San Salvador, Jun 1 (efe-epa).- The new president of El Salvador, Nayib Bukele, asked this Saturday during his inauguration speech for citizens to unite and assume their responsibilities in order to help cure the nation’s ills.
After taking office as president of El Salvador for the 2019-2024 term in a ceremony at Capitan General Gerardo Barrios Plaza in the historic downtown area of San Salvador, the businessman gave his first speech as the new president of this Central American country before thousands of people gradually arriving at the site, including seven heads of state and at least 32 delegations from other countries.
Bukele, who won the presidency under the banner of the rightist Grand Alliance for National Unity (GANA), promised to be the president of “all Salvadorans.”
“Now we must have a little courage and like brothers all, move El Salvador forward. We won’t make progress if we are not united – we must unite and every one of us must assume our responsibilities,” he said.
The president noted that the Central American nation “needs to improve” to be a better home for future generations, and said his aim is for El Salvador to “set an example for the world.”
“We only have five years, not to move on from the post-war period, not to defeat bipartisanship – we’ve already done all that.
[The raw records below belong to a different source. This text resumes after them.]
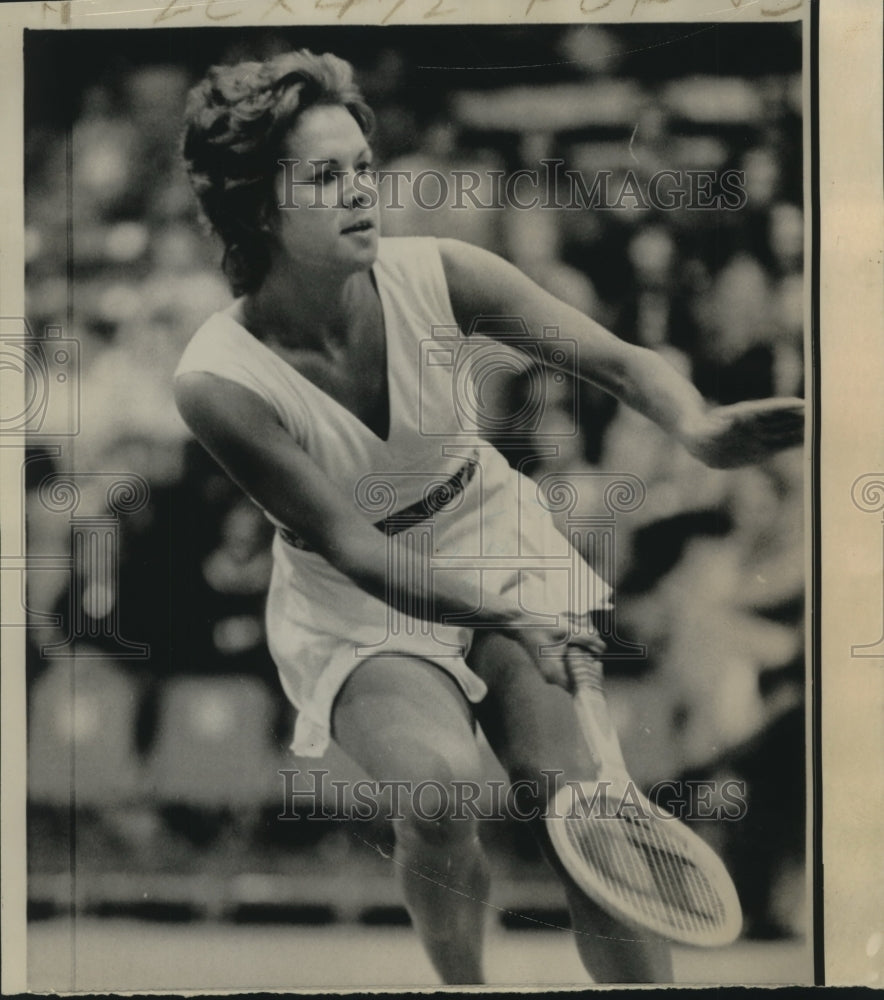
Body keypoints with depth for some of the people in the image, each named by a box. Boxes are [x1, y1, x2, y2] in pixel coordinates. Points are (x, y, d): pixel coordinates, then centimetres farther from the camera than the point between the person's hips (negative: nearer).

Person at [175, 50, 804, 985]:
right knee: (441, 783, -28)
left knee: (576, 792, -18)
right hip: (359, 615, -2)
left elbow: (619, 360, -19)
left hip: (502, 555, 2)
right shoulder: (220, 381, -24)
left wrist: (697, 427, -42)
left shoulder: (433, 274, -17)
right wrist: (507, 617, -37)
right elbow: (353, 549, -23)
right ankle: (460, 978, 0)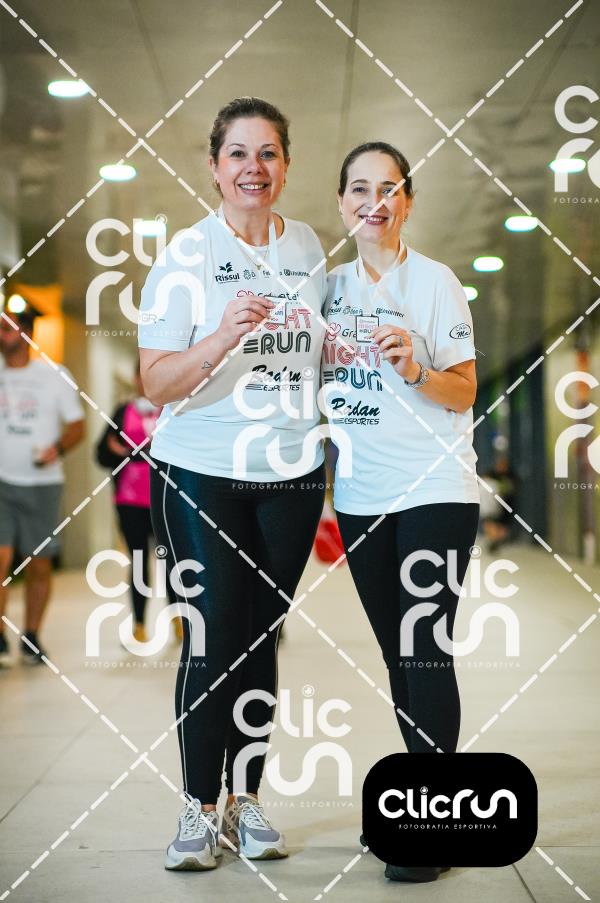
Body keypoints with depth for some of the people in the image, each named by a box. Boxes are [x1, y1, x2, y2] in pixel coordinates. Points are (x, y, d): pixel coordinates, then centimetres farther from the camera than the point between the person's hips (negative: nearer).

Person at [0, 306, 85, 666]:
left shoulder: (55, 376, 4)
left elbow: (77, 426, 4)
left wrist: (58, 449, -16)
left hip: (44, 484, 0)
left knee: (40, 565, 3)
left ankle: (31, 639, 14)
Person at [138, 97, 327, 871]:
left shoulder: (308, 247, 7)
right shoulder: (186, 255, -6)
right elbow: (156, 384, -12)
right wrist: (224, 338, -27)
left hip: (291, 474, 4)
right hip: (200, 473, -3)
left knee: (261, 637, 7)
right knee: (213, 637, -5)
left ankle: (246, 801, 16)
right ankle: (199, 809, 6)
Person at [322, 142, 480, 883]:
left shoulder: (435, 281, -3)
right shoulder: (331, 286, 11)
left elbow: (464, 393, -4)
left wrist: (413, 369, -22)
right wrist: (315, 359, -1)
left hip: (434, 491, -5)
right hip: (359, 495, 5)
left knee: (426, 650, -9)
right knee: (395, 654, 11)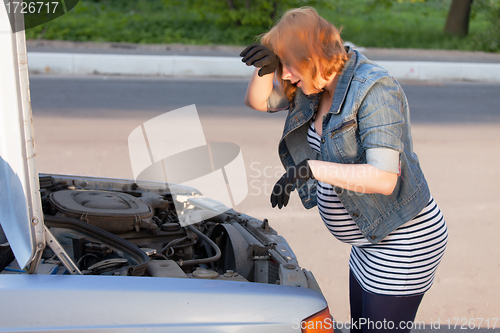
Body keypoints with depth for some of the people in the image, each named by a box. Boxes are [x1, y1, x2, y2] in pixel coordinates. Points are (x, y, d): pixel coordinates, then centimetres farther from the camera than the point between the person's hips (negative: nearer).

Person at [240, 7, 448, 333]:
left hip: (404, 242, -10)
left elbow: (384, 178, -34)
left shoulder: (374, 89, -25)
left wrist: (311, 168, -36)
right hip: (371, 240, 10)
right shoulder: (318, 83, 2)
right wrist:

We have five years to make El Salvador an example for the world, and show that a people can move on if it wants to,” he said.
He added that “the challenge is immense” and that he will take decisions with “courage,” for which he asked to be “accompanied by all citizens.”
Bukele ended his address without giving any clues about how he will rid the country of its main problems, such as corruption and the violence of street gangs, and also without revealing what will be his strategies for boosting the economy and ending poverty.
At age 37, the former mayor of the capital city became this Saturday the youngest president of Salvadoran democracy and the sixth president to take office since the signing of the Peace Accord that brought to an end 12 years of civil war (1980-1992).
Starting Saturday, Bukele has a number of economic, political and social challenges that were not resolved by the administration of Salvador Sanchez Ceren, who ended his term in office as the country’s worst rated president.
The victory and the arrival of the businessman to government signifies a break from the bipartisanship that the rightist Nationalist Republican Alliance (Arena) and the leftist Farabundo Marti National Liberation Front (FMLN), the party that expelled him in 2017, have maintained for decades.
Achieving a governability pact in the Legislative Assembly will be one of Bukele’s first challenges, since he only has the support of 10 GANA lawmakers out of the 84 that makeup this legislative body.
He will also have to deal with the crime in El Salvador, considered one of the most violent countries in the world, according to records that show between 103 and 50.3 homicides for every 100,000 inhabitants between the years 2015 and 2018.